Survived–Survival {0 = No, 1 = Yes}
Pclass–Ticket Class {1 = 1st, 2 = 2nd, 3 = 3rd}
Sex–Sex {Male, Female}
Age–Age in years
SibSp–Number of Siblings / spouses aboard the Titanic
Parch–Number of Parents / children aboard the Titanic
Fare–Passenger fare
Embarked–Port of Embarking {C = Cherbourg, Q = Queenstown, S = Southampton}
titanic.df <- read.csv(paste("TitanicData.csv", sep=""))
[TASK 3a]
Total number of passengers on board the titanic=889
library(psych)
describe(titanic.df)
## vars n mean sd median trimmed mad min max range
## Survived 1 889 0.38 0.49 0.00 0.35 0.00 0.0 1.00 1.00
## Pclass 2 889 2.31 0.83 3.00 2.39 0.00 1.0 3.00 2.00
## Sex* 3 889 1.65 0.48 2.00 1.69 0.00 1.0 2.00 1.00
## Age 4 889 29.65 12.97 29.70 29.22 9.34 0.4 80.00 79.60
## SibSp 5 889 0.52 1.10 0.00 0.27 0.00 0.0 8.00 8.00
## Parch 6 889 0.38 0.81 0.00 0.19 0.00 0.0 6.00 6.00
## Fare 7 889 32.10 49.70 14.45 21.28 10.24 0.0 512.33 512.33
## Embarked* 8 889 2.54 0.79 3.00 2.67 0.00 1.0 3.00 2.00
## skew kurtosis se
## Survived 0.48 -1.77 0.02
## Pclass -0.63 -1.27 0.03
## Sex* -0.62 -1.61 0.02
## Age 0.43 0.96 0.43
## SibSp 3.68 17.69 0.04
## Parch 2.74 9.66 0.03
## Fare 4.79 33.23 1.67
## Embarked* -1.26 -0.23 0.03
[TASK 3b]
Number of passengers who survived the sinking of the Titanic=340
(since the digit 1 in the variable (survival) represents passengers survived.)

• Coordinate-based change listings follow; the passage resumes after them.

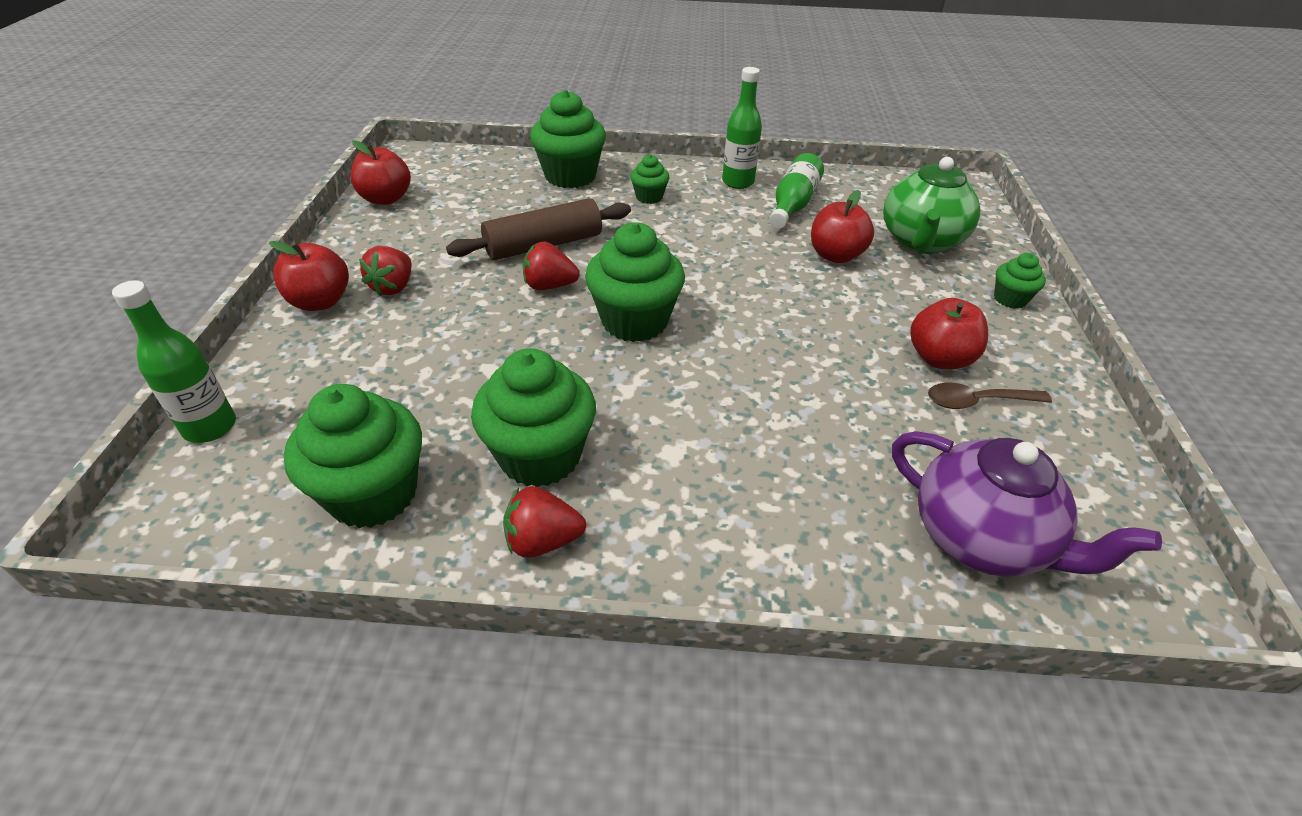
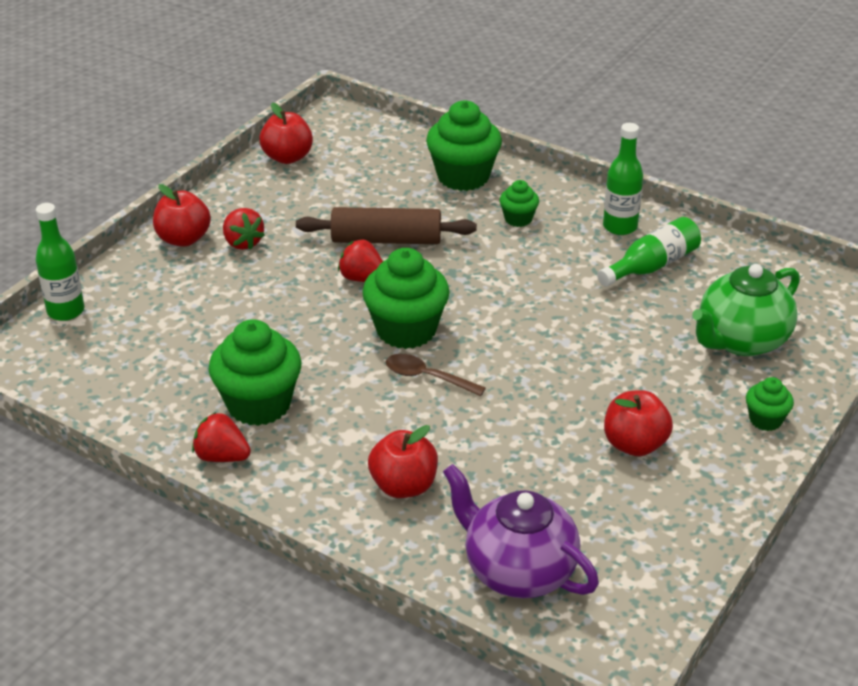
camera: 30 degrees right, 5 degrees down
green cupcake [284,384,422,528] -> none
red strawberry [359,246,411,296] -> red strawberry turned 75 degrees counterclockwise [223,208,265,250]
red apple [811,190,874,263] -> red apple moved to [368,425,438,498]
purple teapot [892,431,1162,577] -> purple teapot turned 150 degrees clockwise [443,464,599,598]
brown spoon [928,382,1052,409] -> brown spoon moved to [386,354,486,396]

table(titanic.df$Survived)
##
## 0 1
## 549 340
[TASK 3c]
The percentage of passengers who survived the sinking of the Titanic=38%
survived1 <- with(titanic.df, table(Survived))
prop.table(survived1)
## Survived
## 0 1
## 0.6175478 0.3824522
prop.table(survived1)*100
## Survived
## 0 1
## 61.75478 38.24522
[TASK 3d]
The number of first-class passengers who survived the sinking of the Titanic=134.

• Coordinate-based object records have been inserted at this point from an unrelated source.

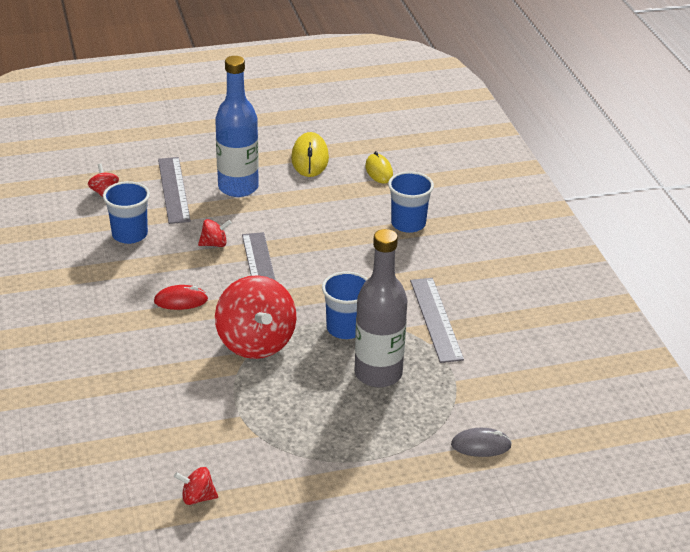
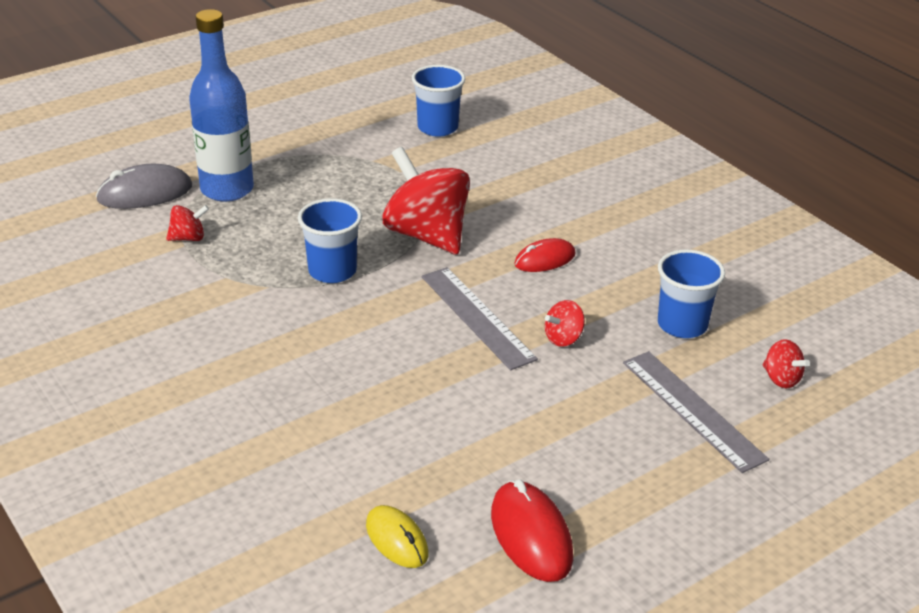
camera: 160 degrees right, 0 degrees up
red spinning top [174,467,218,505] -> red spinning top moved to [166,205,209,241]
blue bottle [215,56,259,197] -> blue bottle moved to [189,9,254,202]
yellow mouse [291,132,329,177] -> red mouse [491,480,573,582]
grey bottle [354,229,408,387] -> none
blue cup [388,171,434,233] -> blue cup moved to [412,65,465,137]
grey ruler [410,278,464,363] -> none
grey mouse [451,428,512,457] -> grey mouse [96,164,192,209], size x1.50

task3d <- xtabs(~ Survived+Pclass, data=titanic.df)
addmargins(task3d)
## Pclass
## Survived 1 2 3 Sum
## 0 80 97 372 549
## 1 134 87 119 340
## Sum 214 184 491 889
[TASK 3e]
The percentage of first-class passengers who survived the sinking of the Titanic=15%
task3e <- with(titanic.df, table(Survived,Pclass))
prop.table(task3e)
## Pclass
## Survived 1 2 3
## 0 0.08998875 0.10911136 0.41844769
## 1 0.15073116 0.09786277 0.13385827
prop.table(task3e)*100
## Pclass
## Survived 1 2 3
## 0 8.998875 10.911136 41.844769
## 1 15.073116 9.786277 13.385827
[TASK 3f]
The number of females from First-Class who survived the sinking of the Titanic=89
task3f <- xtabs(~ Pclass+Sex+Survived, data=titanic.df)
task3f
## , , Survived = 0
##
## Sex
## Pclass female male
## 1 3 77
## 2 6 91
## 3 72 300
##
## , , Survived = 1
##
## Sex
## Pclass female male
## 1 89 45
## 2 70 17
## 3 72 47
[TASK 3g]
The percentage of survivors who were female=26%
task3g <- xtabs(~ Survived+Sex, data=titanic.df)
prop.table(task3g)
## Sex
## Survived female male
## 0 0.09111361 0.52643420
## 1 0.25984252 0.12260967
prop.table(task3g)*100
## Sex
## Survived female male
## 0 9.111361 52.643420
## 1 25.984252 12.260967
[TASK 3h]
The percentage of females on board the Titanic who survived=74%
prop.table(task3g,2)
## Sex
## Survived female male
## 0 0.2596154 0.8110919
## 1 0.7403846 0.1889081
prop.table(task3g,2)*100
## Sex
## Survived female male
## 0 25.96154 81.10919
## 1 74.03846 18.89081
[TASK 3i]
Run a Pearson’s Chi-squared test to test the following hypothesis:
Hypothesis: The proportion of females onboard who survived the sinking of the Titanic was higher than the proportion of males onboard who survived the sinking of the Titanic.
chisq.test(task3g)
##
## Pearson's Chi-squared test with Yates' continuity correction
##
## data: task3g
## X-squared = 258.43, df = 1, p-value < 2.2e-16
As the value of p is less than 0.01 it is safe to reject the null hypothesis.